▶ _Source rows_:
== == ==

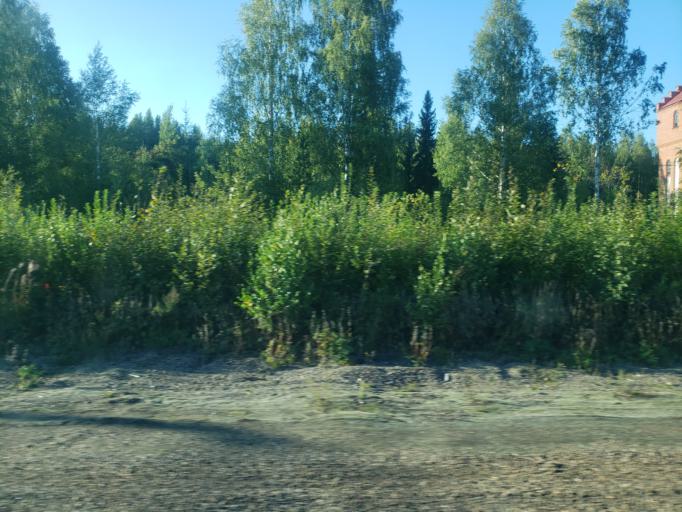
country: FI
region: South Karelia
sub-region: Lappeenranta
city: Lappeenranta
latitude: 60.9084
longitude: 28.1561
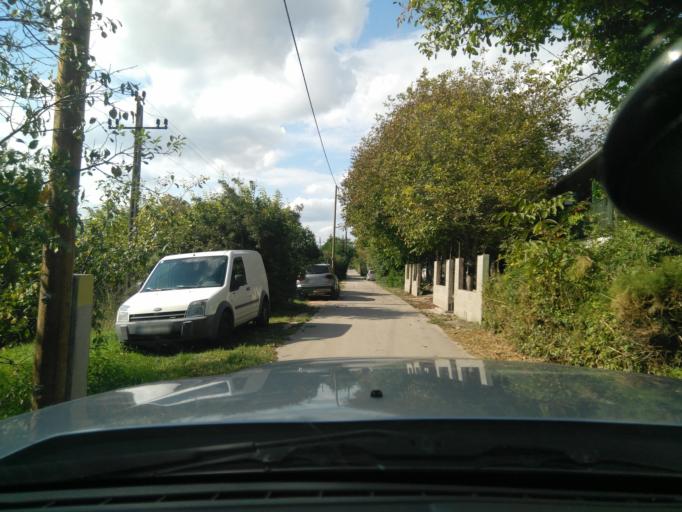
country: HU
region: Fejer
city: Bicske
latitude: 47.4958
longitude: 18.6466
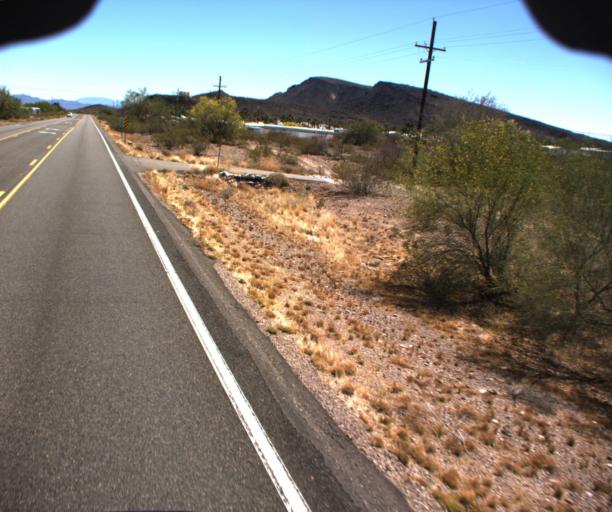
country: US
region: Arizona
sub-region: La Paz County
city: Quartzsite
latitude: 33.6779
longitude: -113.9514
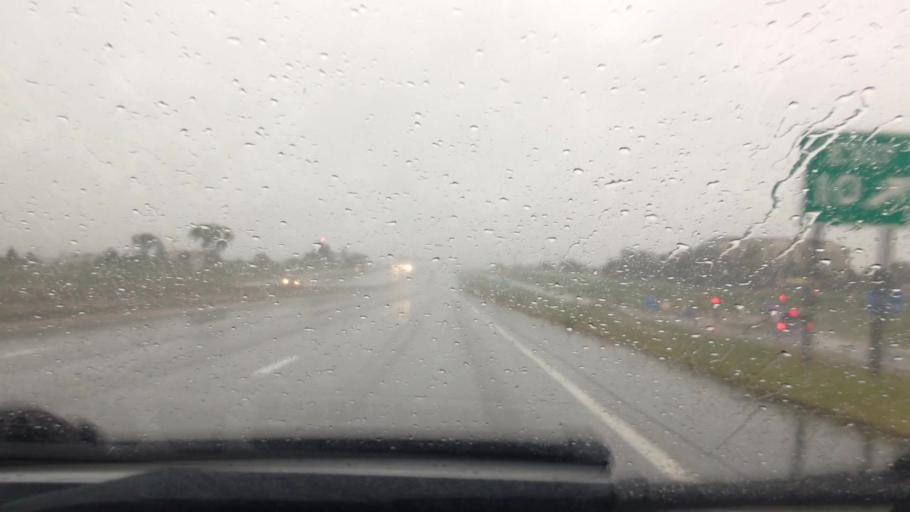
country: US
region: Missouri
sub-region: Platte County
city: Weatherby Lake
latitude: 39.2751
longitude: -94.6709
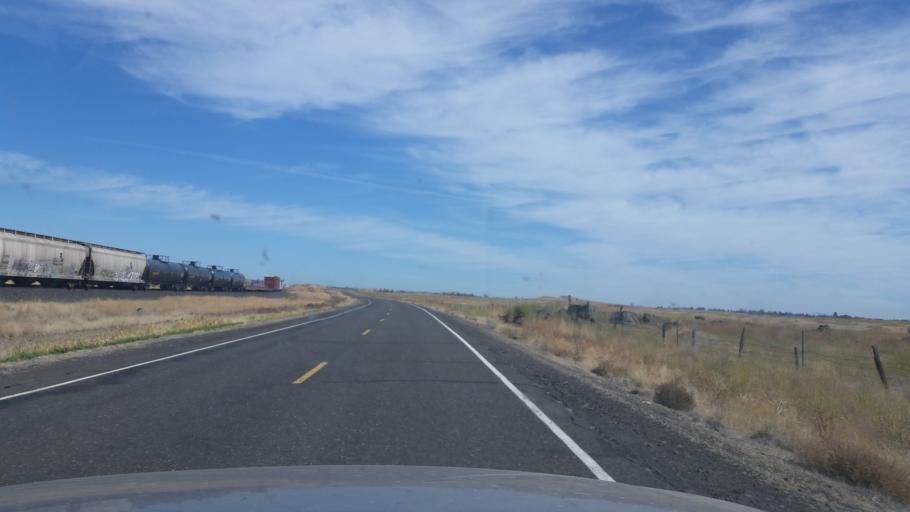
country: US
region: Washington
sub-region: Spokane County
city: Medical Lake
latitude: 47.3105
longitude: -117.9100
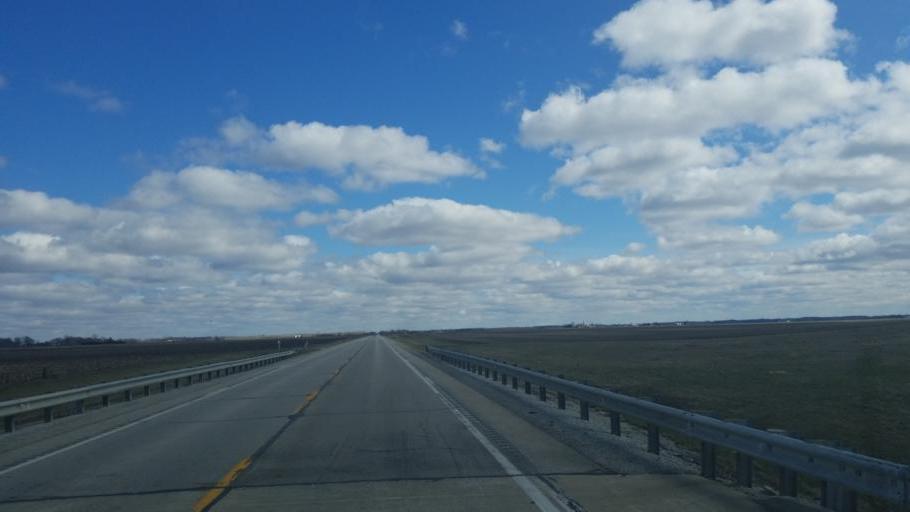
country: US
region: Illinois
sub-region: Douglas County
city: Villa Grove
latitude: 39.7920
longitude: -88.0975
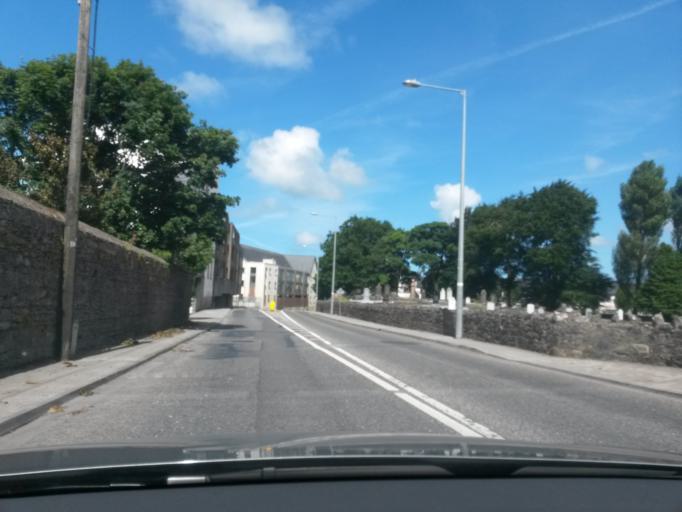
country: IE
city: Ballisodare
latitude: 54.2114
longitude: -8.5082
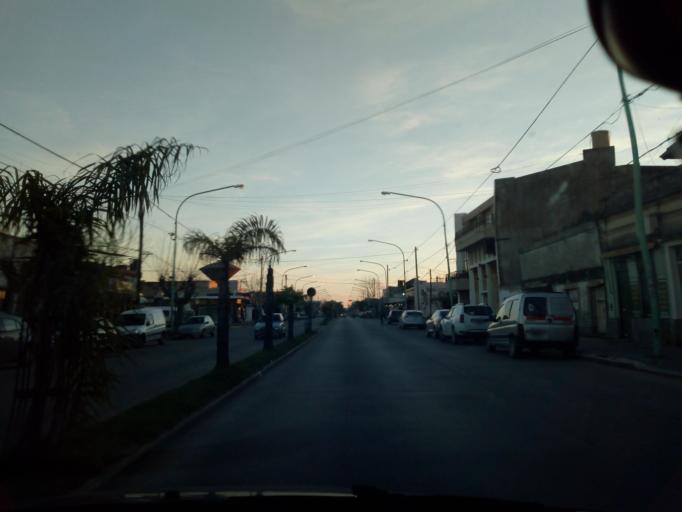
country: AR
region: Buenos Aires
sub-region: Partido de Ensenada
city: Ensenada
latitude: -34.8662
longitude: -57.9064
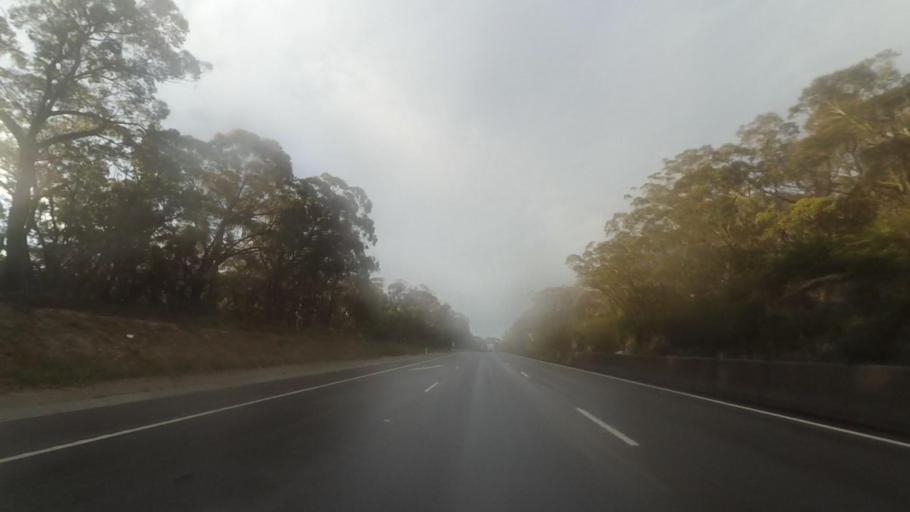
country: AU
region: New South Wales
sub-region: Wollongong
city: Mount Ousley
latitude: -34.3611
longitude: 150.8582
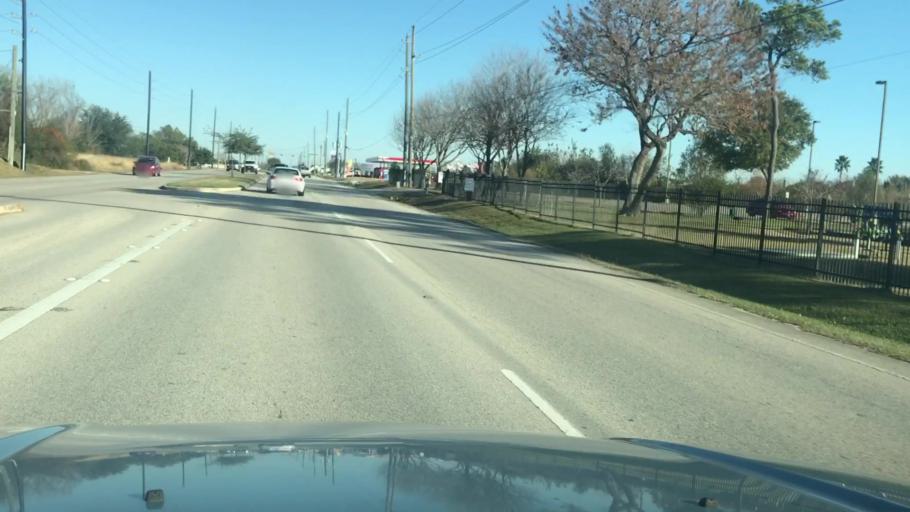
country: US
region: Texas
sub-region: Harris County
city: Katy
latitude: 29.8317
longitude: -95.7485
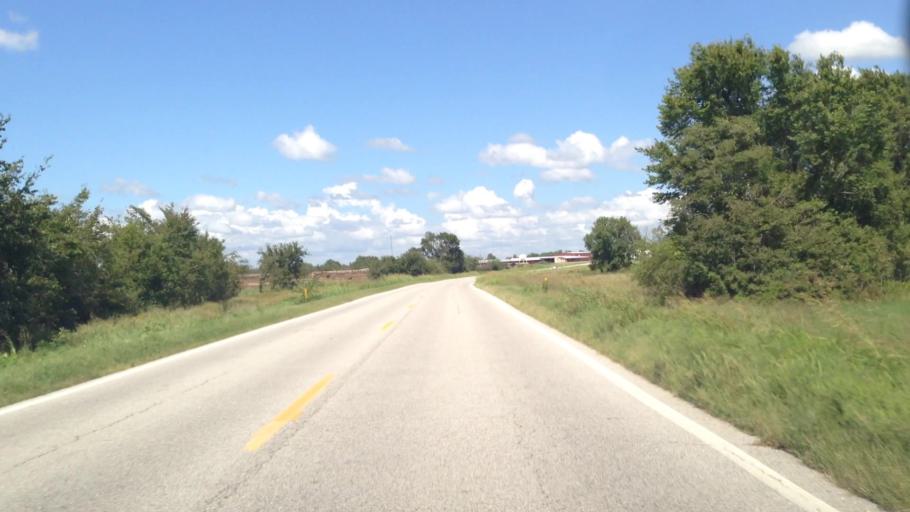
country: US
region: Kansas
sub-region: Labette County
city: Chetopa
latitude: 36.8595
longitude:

== == ==

▶ _Prompt_:
Copy the rows from the line containing "region: New South Wales" through the end of the rows, substituting "town" for "city" and changing nothing else. Leave the pictures out.

▶ _Reply to the exercise_:
region: New South Wales
sub-region: Wollongong
town: Mount Ousley
latitude: -34.3611
longitude: 150.8582
country: US
region: Texas
sub-region: Harris County
town: Katy
latitude: 29.8317
longitude: -95.7485
country: US
region: Kansas
sub-region: Labette County
town: Chetopa
latitude: 36.8595
longitude:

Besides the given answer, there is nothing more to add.